▸ **READING TEXT**
Ashes warm-up loses first-class status

England's Ashes warm-up game at Chelmsford has lost its first-class status after two new bowlers were drafted into the Essex side

Tim Bresnan's century will no longer go down as his fourth in first-class cricket  •  Getty Images

Tim Bresnan's century will no longer go down as his fourth in first-class cricket  •  Getty Images

England's Ashes warm-up game at Chelmsford has lost its first-class status after two new bowlers were drafted into the Essex side. With the Essex attack weakened through injury, England's batsmen were progressing with facile ease when it was decided that more benefit would be gained from the match if the Essex side was supplemented with higher-quality bowlers.
While unfortunate for those players who had achieved personal milestones in this match - the achievements of Tom Craddock, Tim Bresnan and Joe Root, for example, will not count towards their records - there was some merit in this decision.
The entire purpose of this match had been for England to benefit from competitive cricket ahead of the Ashes. With Essex's opening bowlers - David Masters and Tymal Mills - both ruled out of the rest of the game through injury, the nature of this contest bore no comparison to the rigours of an Ashes series.
The issue came to a head when Alastair Cook and Jonathan Trott were confronted with part-time spinners Tom Westley and Owais Shah. The England management, frustrated at the lack of intensity in the game, requested that Reece Topley, the tall left-arm Essex fast bowler they had asked to be included in the Essex team from the start, and Boyd Rankin, the fast bowler who made his England debut in the T20 series against New Zealand last week, come into the side.

▸ **INSTRUCTIONS TO FOLLOW**
In the Ashes warm-up report, which two Essex opening bowlers were ruled out of the rest of the game through injury?

▸ **DATA EXTRACTS**
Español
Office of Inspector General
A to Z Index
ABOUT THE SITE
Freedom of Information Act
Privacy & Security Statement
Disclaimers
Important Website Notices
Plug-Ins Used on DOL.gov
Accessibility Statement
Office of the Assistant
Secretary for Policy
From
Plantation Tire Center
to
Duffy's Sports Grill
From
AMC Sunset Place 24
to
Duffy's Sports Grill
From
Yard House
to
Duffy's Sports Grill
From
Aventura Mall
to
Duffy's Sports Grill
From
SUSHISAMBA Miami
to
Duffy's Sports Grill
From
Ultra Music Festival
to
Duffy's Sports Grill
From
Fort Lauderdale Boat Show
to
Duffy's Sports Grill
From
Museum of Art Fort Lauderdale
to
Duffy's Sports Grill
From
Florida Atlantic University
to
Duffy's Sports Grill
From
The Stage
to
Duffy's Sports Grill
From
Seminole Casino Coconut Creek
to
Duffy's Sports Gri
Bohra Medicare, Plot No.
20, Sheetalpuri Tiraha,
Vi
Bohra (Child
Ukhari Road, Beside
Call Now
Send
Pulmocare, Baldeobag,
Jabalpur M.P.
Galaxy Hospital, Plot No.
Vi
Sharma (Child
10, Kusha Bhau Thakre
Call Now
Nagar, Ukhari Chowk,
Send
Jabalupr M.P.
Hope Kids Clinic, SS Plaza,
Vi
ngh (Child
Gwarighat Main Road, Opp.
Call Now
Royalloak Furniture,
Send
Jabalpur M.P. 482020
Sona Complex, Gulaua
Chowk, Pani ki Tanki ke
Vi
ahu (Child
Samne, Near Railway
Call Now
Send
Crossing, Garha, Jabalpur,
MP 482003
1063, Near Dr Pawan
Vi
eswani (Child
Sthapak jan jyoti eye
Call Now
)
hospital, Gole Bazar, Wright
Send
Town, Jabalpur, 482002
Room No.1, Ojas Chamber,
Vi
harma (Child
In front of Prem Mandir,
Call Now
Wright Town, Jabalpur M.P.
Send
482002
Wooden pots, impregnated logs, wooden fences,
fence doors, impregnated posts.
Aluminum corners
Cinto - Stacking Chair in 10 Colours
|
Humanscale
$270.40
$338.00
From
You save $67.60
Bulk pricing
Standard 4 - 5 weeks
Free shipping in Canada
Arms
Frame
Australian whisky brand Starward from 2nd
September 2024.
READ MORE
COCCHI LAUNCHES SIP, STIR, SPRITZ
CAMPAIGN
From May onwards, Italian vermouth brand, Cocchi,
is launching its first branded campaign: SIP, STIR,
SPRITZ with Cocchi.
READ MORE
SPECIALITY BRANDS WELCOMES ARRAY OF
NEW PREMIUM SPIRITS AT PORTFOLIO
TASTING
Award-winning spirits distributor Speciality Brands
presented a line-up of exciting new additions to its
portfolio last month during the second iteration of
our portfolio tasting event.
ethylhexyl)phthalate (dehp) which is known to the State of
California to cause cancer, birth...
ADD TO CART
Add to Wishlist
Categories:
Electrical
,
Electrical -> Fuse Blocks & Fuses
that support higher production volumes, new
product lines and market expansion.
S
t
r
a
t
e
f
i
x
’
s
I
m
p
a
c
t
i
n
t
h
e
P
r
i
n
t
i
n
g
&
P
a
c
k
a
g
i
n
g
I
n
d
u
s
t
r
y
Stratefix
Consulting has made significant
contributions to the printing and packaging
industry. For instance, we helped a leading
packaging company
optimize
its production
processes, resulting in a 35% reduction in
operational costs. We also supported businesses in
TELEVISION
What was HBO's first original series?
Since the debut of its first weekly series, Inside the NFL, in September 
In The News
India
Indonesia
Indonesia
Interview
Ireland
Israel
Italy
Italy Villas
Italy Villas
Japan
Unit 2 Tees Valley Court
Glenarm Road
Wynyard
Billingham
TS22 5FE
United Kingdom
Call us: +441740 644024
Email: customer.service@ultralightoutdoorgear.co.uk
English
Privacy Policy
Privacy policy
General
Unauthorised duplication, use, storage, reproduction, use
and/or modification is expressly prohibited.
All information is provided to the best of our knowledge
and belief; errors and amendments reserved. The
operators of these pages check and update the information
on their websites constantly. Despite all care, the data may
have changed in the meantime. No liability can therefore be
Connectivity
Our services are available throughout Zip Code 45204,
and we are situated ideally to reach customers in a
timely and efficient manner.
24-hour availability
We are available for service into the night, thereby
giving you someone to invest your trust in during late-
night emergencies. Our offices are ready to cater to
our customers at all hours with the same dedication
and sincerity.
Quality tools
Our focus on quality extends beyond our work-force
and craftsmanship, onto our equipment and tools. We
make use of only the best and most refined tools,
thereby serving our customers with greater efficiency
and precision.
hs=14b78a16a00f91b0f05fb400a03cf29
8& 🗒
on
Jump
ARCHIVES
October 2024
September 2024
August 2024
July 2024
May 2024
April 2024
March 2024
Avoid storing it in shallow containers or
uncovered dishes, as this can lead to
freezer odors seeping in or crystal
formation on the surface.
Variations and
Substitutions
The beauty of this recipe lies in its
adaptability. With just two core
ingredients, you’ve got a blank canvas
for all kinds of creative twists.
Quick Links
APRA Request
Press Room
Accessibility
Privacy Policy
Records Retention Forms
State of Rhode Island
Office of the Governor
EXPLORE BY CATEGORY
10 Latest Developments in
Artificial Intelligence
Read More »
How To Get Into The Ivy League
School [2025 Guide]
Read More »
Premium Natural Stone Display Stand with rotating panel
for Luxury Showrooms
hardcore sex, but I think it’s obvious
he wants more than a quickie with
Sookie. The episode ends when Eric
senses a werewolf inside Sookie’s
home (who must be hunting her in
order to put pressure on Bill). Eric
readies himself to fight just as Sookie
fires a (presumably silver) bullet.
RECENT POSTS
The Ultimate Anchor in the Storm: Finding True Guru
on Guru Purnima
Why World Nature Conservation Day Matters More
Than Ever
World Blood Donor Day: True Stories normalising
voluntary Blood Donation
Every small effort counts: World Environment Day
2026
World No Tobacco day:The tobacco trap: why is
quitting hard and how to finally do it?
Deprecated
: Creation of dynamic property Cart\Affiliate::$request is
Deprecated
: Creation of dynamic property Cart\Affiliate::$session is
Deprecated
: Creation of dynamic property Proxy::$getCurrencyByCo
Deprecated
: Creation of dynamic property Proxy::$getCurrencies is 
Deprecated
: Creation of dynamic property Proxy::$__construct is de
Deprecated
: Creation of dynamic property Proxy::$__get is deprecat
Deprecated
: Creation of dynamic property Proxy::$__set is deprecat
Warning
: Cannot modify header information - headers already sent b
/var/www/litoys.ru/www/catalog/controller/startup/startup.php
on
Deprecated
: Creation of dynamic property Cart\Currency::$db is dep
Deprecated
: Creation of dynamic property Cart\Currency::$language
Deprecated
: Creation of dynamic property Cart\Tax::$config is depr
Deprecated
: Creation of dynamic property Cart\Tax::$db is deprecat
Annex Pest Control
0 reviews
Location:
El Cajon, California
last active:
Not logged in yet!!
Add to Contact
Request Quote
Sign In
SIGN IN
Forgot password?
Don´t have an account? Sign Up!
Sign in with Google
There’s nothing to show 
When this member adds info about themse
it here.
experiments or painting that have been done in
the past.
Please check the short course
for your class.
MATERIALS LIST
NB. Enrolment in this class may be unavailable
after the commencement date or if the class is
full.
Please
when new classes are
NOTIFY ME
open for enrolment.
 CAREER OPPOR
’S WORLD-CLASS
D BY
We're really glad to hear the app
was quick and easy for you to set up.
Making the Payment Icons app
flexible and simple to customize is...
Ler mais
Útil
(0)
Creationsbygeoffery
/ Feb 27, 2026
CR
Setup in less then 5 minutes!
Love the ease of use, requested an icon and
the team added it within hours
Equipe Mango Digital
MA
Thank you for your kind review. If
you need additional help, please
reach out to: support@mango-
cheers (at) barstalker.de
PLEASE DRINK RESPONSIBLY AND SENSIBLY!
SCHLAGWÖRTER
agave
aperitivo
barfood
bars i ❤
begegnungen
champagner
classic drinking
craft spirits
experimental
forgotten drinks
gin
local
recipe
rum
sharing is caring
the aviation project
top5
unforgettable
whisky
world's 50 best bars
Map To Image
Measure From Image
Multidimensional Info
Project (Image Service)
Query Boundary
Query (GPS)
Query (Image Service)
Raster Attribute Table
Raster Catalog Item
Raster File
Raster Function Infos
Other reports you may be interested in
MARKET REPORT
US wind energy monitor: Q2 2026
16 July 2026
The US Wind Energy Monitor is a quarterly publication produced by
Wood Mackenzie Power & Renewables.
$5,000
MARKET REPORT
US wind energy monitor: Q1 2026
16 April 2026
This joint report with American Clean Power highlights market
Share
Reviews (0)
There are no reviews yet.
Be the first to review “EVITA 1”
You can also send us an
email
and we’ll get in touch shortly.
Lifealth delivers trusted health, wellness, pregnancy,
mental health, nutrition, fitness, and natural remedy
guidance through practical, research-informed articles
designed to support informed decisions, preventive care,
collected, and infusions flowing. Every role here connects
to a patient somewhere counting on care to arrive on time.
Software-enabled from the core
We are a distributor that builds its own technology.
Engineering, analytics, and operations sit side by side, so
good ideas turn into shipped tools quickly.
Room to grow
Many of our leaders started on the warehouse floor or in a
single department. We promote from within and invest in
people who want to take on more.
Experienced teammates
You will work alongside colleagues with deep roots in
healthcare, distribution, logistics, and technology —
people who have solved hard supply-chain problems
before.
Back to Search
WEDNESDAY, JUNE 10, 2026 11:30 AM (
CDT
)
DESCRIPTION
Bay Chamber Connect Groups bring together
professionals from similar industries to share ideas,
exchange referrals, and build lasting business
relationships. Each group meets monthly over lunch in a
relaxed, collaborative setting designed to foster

▸ **ANSWER**
David Masters and Tymal Mills